Tessa Lark


Biography Tessa Lark



Tessa Lark
is one of the most captivating artistic voices of our time, consistently praised by critics and audiences for her astounding range of sounds, technical agility, and musical elegance. In 2020 she was nominated for a GRAMMY in the Best Classical Instrumental Solo category and received one of Lincoln Center’s prestigious Emerging Artist Awards, the special Hunt Family Award. Other recent honors include a 2018 Borletti-Buitoni Trust Fellowship and a 2016 Avery Fisher Career Grant, Silver Medalist in the 9th Quadrennial International Violin Competition of Indianapolis, and winner of the 2012 Naumburg International Violin Competition. A budding superstar in the classical realm, she is also a highly acclaimed fiddler in the tradition of her native Kentucky, delighting audiences with programming that includes Appalachian and bluegrass music and inspiring composers to write for her.

Tessa has been a featured soloist at numerous U.S. orchestras, recital venues, and festivals since making her concerto debut with the Cincinnati Symphony Orchestra at age sixteen. She has appeared with the Royal Scottish National Orchestra; the Louisville Orchestra and the Buffalo Philharmonic; the Albany, Indianapolis, Knoxville and Seattle symphonies; and has been presented by such venues as Carnegie Hall, New York’s Lincoln Center, Amsterdam's Concertgebouw, the Music Center at Strathmore, the Isabella Stewart Gardner Museum in Boston, San Francisco Performances, Ravinia, the Seattle Chamber Music Society, Australia’s Musica Viva Festival, and the Marlboro, Mostly Mozart, Bridgehampton, and La Jolla summer festivals.

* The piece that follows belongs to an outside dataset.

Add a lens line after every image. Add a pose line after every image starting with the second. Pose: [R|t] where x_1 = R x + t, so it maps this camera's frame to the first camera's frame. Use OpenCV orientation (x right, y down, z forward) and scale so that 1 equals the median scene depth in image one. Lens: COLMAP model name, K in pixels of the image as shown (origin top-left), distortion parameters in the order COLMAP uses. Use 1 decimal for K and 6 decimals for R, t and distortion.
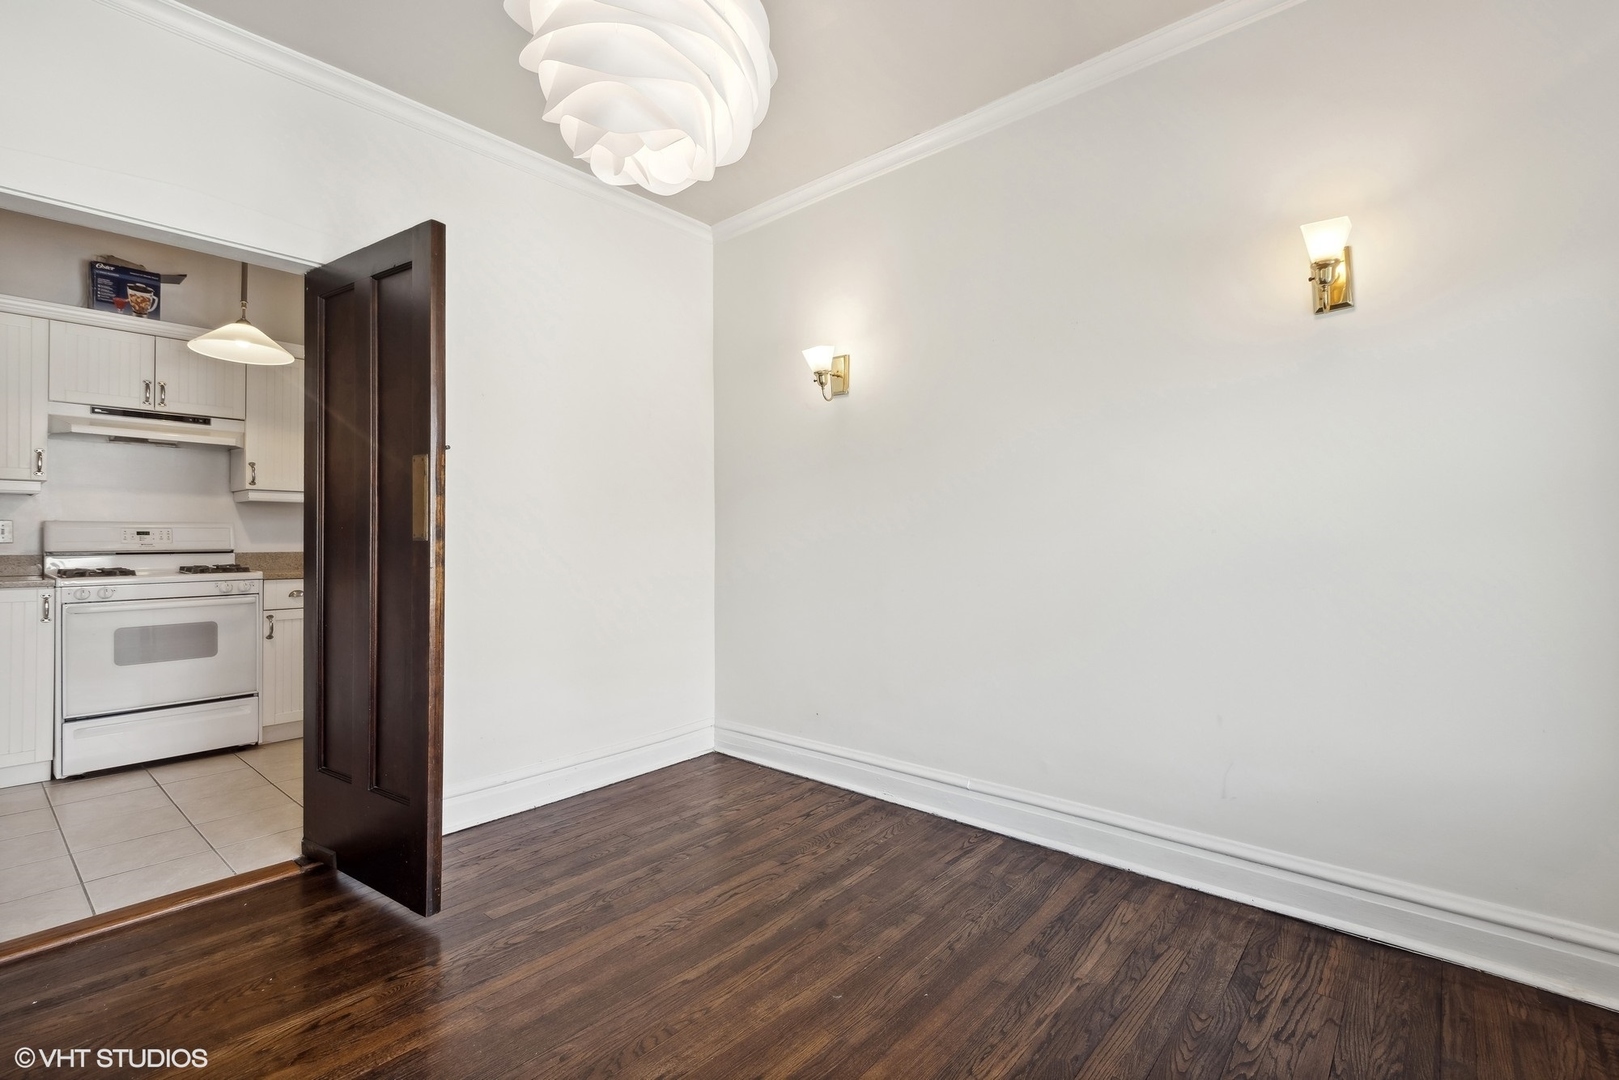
lens RADIAL K [[769.9, 0, 796.5], [0, 769.9, 526.5], [0, 0, 1]] dist [0.033247, -0.009289]
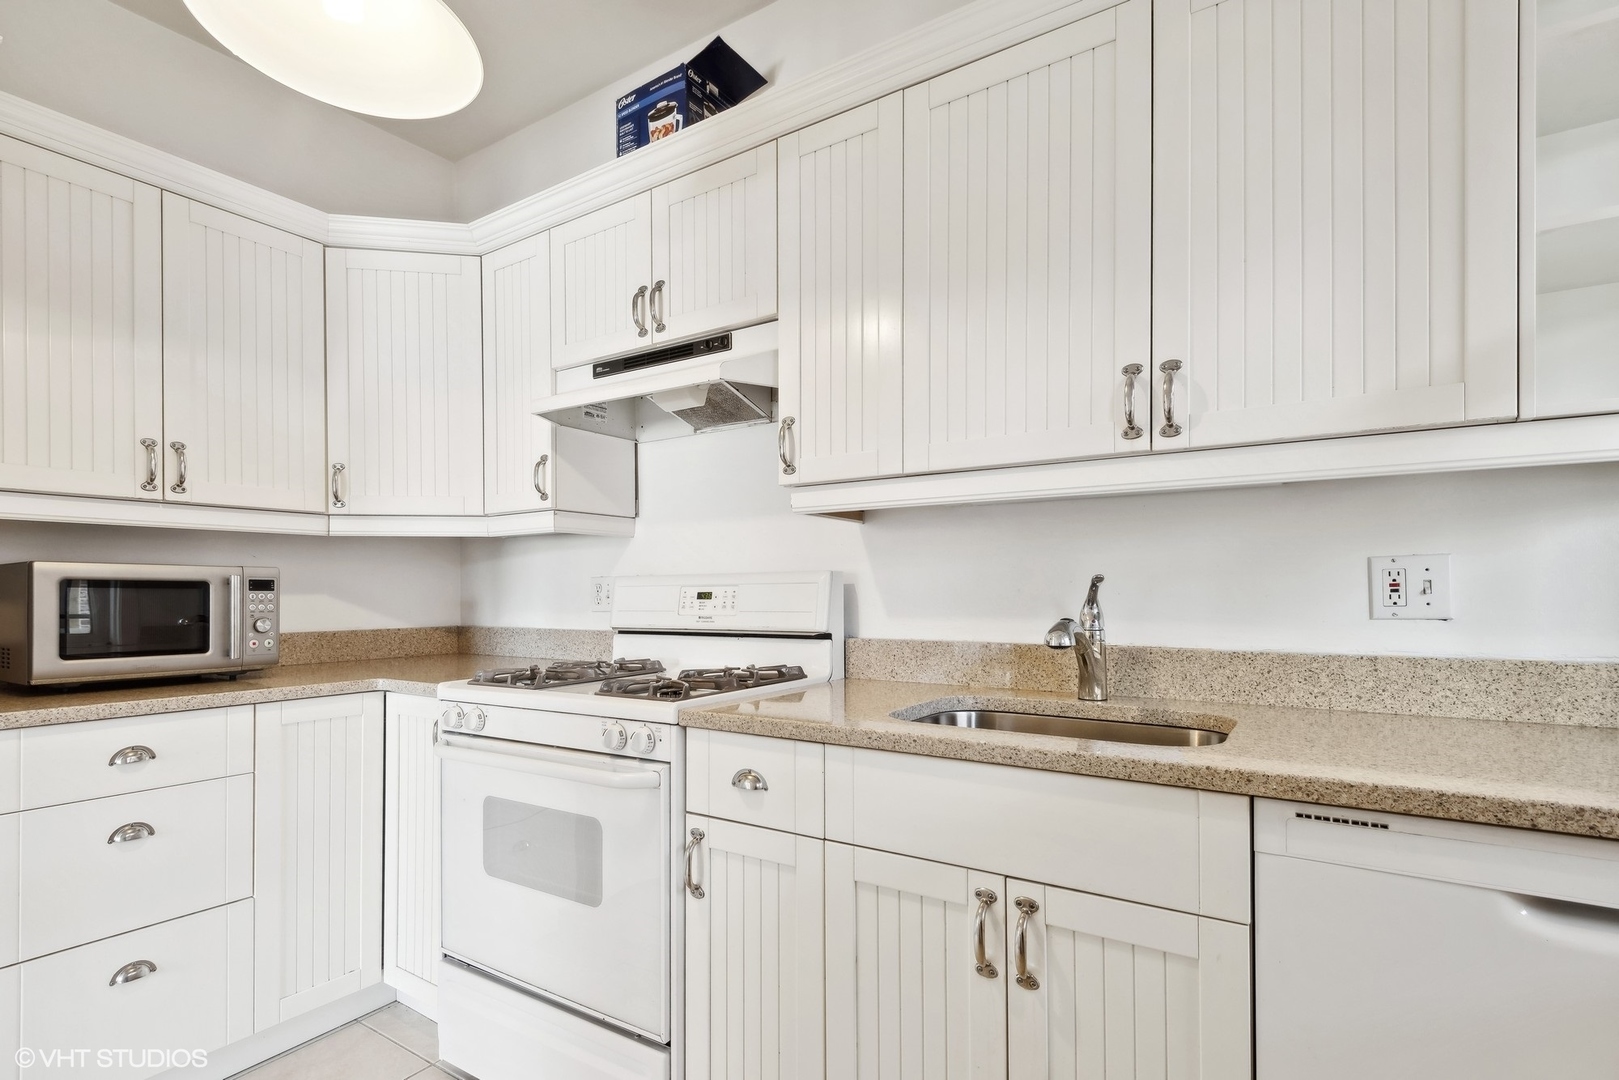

Highlights of her 2021-22 season include debuts at London’s Wigmore Hall and Carnegie Hall’s Zankel Hall; return appearances for recital series such as Cal Performances and the Isabella Stewart Gardner Museum; and numerous concerto engagements, including the world premiere of Michael Schachter’s violin concerto, Cycles of Life, with the Knoxville Symphony in April 2022.

Tessa’s debut commercial recording—SKY, a bluegrass-inspired violin concerto written for her by Michael Torke and performed with the Albany Symphony Orchestra—earned a 2020 GRAMMY nomination, and Tessa’s discography has been expanding ever since. Recordings include Fantasy, an album on the First Hand Records label that includes fantasias by Schubert, Telemann and Fritz Kreisler, Ravel’s Tzigane, and Tessa’s own Appalachian Fantasy; Invention, a debut album of the violin-bass duo Lark and Thurber that comprises arrangements of Two-Part Inventions by J.S. Bach along with non-classical original compositions by Tessa and her fiancé, Michael Thurber; and a live performance recording of Astor Piazzolla’s The Four Seasons of Buenos Aires, released in 2021 by the Buffalo Philharmonic in honor of Piazzolla’s 100-year anniversary.

Her newest recording, The Stradgrass Sessions, is scheduled for release in 2022 and includes collaborations with composer-performers Jon Batiste, Edgar Meyer, Michael Cleveland, and Sierra Hull; original works by Tessa; and the premier recording of John Corigliano’s solo violin composition STOMP.

Tessa’s belief in music’s power to foster global connection and community across boundaries manifests in her genre-defying collaborations. Along with the Lark and Thurber duo, new projects include a string trio with composer-bassist Edgar Meyer and cellist Joshua Roman and a duo partnership with jazz guitarist Frank Vignola.

In addition to Tessa’s performance schedule, she was recently named Artistic Director Designate of Musical Masterworks, a chamber music presenter in Old Lyme, CT, for the 2021-22 season, and will assume the role of Artistic Director on July 1, 2022. Tessa is also a champion of young aspiring artists and supports the next generation of musicians through her work as Co-host/Creative of NPR’s From The Top, the premier radio showcase for the nation’s most talented young musicians; and as Mentor and board member of the Irving M. Klein International Strings Competition.

Her primary mentors include Cathy McGlasson, Kurt Sassmannshaus, Miriam Fried, and Lucy Chapman. She is a graduate of New England Conservatory and completed her Artist Diploma at The Juilliard School, where she studied with Sylvia Rosenberg, Ida Kavafian, and Daniel Phillips.

Tessa plays a ca. 1600 G.P. Maggini violin on loan from an anonymous donor through the Stradivari Society of Chicago.